Lear Corp. is hoping that a new molded gel that allows drivers to change interior modules and color schemes whenever they want will prove popular with automakers.
The molded liquid polyurethane, which has been dubbed 'blue gel' by Lear, could be used to make such modules as instrument panels, doors and steering wheels, and is aimed at younger car owners. Lear has a prototype interior called 'Generation Y' to show the new technology to automakers.
The company does not have any buyers yet for the concept interior, said James Masters, president of the technology division. The pieces are part of Lear's 'common architecture strategy' for interiors, which would allow buyers to pick and choose which modules they want in their vehicles.
Consumers could switch interior parts and modules in minutes if they tire of the vehicle's style, Masters said. 'Gone are the days when you could turn out 600,000 units of the same thing and sell them all,' he added.
Lear has not determined what exactly it will do with the gel, said Lisa Tucci, a designer in Lear's color and trim technology department in Southfield, Michigan, USA. The company is molding the material itself during the testing stage. Pigment can be added to the urethane to produce any desired color, Tucci noted, opening a variety of potential uses.
'There is a range of things we're trying this out on,' she said. Its pliability also gives designers a chance to play with textures on interior surfaces. 'We're trying to mix hard plastics with the gel to produce the right comfort level,' Tucci said. 'If it's too hard, people don't like it.'
Lear also is testing whether the material offers any impact protection during a crash, opening other markets. 'We're looking at whether we can use it in instrument panels,' she said. 'It's something that we really think could have a future use.'
l Lear Corp. reported record first-quarter earnings that were lifted by revenue growth in the robust new-vehicle market, acquisitions and cost-cutting.

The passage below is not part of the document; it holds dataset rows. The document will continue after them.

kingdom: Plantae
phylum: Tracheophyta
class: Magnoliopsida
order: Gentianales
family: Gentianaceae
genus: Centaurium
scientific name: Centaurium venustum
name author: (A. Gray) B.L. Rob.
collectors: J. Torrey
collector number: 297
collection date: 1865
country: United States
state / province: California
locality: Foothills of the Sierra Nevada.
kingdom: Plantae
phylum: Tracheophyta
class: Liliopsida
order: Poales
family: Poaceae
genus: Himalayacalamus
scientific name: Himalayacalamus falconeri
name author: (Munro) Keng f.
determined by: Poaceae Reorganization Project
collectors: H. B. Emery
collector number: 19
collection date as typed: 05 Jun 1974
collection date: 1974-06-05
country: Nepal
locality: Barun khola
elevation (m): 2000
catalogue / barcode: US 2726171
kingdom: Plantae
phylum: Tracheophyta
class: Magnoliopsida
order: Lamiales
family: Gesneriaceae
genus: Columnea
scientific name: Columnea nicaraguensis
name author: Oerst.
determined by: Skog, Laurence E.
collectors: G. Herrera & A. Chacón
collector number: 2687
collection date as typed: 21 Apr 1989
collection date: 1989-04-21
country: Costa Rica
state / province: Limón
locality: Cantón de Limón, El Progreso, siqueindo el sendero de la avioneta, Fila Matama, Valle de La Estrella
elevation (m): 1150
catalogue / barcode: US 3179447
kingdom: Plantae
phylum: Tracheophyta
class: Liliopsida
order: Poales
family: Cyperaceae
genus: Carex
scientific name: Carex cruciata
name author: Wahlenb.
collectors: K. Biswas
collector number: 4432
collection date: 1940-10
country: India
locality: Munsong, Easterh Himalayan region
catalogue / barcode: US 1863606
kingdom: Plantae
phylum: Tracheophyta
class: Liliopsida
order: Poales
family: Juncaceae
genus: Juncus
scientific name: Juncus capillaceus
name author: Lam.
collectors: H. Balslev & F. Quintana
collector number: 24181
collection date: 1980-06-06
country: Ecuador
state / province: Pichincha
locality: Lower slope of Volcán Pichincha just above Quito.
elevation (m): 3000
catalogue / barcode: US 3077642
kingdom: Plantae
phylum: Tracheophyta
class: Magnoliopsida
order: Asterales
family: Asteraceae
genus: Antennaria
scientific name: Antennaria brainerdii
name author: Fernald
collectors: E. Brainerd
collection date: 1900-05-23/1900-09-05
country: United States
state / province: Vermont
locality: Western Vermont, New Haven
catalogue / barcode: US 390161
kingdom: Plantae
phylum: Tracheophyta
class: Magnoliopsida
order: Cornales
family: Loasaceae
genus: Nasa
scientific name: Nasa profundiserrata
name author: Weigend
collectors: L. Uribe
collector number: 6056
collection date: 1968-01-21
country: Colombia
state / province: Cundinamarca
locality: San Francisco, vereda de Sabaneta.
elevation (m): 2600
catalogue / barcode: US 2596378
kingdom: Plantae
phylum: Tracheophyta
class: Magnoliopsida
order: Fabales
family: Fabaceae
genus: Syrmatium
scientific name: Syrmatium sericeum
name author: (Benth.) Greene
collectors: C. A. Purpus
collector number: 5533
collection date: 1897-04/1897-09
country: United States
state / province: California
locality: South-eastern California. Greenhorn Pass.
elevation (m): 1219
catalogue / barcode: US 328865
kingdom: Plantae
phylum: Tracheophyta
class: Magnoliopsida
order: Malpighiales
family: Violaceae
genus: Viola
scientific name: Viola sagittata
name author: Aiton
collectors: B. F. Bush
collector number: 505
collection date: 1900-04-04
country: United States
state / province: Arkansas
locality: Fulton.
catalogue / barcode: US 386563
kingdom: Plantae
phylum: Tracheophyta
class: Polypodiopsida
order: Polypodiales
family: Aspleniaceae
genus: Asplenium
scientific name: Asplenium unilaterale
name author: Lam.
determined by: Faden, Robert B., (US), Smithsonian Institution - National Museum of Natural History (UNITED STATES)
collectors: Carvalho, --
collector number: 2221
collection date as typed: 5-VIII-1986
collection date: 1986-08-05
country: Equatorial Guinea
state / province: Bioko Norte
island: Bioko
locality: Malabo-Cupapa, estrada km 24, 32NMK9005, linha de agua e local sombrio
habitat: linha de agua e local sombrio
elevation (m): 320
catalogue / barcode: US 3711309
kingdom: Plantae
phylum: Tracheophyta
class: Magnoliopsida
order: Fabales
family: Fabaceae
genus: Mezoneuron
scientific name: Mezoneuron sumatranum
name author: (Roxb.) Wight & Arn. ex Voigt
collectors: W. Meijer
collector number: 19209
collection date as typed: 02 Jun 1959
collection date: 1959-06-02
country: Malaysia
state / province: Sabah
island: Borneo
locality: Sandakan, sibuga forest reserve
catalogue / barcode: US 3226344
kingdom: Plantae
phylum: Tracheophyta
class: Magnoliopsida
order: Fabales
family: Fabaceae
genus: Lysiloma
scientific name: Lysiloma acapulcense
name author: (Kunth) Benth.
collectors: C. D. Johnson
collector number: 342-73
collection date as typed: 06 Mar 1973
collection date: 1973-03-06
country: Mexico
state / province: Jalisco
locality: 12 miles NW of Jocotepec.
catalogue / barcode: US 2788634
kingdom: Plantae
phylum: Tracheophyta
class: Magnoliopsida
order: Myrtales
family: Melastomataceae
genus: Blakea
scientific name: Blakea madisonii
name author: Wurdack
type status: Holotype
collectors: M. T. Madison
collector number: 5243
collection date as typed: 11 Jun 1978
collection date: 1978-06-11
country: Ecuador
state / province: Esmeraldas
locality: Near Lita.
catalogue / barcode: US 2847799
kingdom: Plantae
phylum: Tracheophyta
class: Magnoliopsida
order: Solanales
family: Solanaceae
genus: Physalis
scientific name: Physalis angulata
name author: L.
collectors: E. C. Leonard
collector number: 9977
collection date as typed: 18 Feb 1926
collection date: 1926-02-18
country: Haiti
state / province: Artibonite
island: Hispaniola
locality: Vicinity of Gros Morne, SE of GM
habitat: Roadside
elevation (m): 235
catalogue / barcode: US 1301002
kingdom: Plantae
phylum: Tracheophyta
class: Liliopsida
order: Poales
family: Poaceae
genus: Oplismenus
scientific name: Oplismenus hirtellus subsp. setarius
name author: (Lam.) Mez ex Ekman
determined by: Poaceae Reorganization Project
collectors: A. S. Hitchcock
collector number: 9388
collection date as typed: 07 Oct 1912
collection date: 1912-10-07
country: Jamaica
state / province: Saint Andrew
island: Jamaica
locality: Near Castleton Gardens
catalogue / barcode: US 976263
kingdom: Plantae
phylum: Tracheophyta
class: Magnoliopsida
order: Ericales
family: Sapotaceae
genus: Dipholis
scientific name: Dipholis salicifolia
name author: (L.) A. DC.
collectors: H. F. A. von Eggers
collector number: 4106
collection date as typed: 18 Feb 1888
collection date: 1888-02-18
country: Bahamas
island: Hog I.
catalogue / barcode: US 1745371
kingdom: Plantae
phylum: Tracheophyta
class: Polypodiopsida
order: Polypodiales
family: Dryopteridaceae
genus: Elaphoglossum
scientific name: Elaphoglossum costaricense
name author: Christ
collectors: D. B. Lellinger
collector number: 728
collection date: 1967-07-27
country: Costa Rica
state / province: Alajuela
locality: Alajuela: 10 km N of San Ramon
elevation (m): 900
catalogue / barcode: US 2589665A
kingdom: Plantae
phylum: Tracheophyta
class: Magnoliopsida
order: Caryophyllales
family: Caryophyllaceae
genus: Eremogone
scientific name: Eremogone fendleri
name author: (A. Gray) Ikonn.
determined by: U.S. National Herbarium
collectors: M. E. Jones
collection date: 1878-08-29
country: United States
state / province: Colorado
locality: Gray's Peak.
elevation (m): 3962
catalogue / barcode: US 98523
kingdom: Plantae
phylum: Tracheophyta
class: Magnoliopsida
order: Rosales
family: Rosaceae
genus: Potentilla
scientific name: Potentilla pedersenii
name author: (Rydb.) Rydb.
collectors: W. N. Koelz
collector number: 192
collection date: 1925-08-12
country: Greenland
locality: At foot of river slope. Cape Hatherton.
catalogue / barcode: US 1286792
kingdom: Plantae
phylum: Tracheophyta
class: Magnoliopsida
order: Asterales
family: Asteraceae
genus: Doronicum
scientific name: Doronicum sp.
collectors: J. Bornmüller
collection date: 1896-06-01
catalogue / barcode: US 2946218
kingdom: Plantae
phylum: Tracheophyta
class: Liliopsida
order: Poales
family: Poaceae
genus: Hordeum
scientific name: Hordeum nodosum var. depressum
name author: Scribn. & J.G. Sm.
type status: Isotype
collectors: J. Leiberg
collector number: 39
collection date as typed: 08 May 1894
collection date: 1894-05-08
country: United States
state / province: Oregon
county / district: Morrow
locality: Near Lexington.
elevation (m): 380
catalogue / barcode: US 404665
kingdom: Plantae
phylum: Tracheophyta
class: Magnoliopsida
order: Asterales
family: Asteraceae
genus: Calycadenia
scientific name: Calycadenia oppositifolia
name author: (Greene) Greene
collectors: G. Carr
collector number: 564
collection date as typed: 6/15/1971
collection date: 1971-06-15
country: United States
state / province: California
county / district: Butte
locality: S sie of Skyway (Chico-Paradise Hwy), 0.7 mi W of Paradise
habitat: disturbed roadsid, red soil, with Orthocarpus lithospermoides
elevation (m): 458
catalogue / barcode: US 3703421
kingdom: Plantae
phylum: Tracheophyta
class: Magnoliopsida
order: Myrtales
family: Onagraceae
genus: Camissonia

About 40 percent of Lear's first-quarter sales growth came from outside its core North American market. First-quarter sales in Europe increased 37 percent to $1.2 billion, while sales in other international regions jumped 76 percent to $295 million.
Lear, the largest supplier of vehicle interiors, said net income rose 23 percent to $62.
Lear said its higher first-quarter revenues came from internal growth, acquisitions and strong vehicle production rates from customers. Chairman and Chief Executive Kenneth Way said the supplier has new business orders worth more than $3.3 billion, up from $1.9 billion at the same time last year.
UT Automotive, which Lear bought last May for $2.3 billion from United Technologies Corp., contributed an additional $800 million in revenue that wasn't there last year.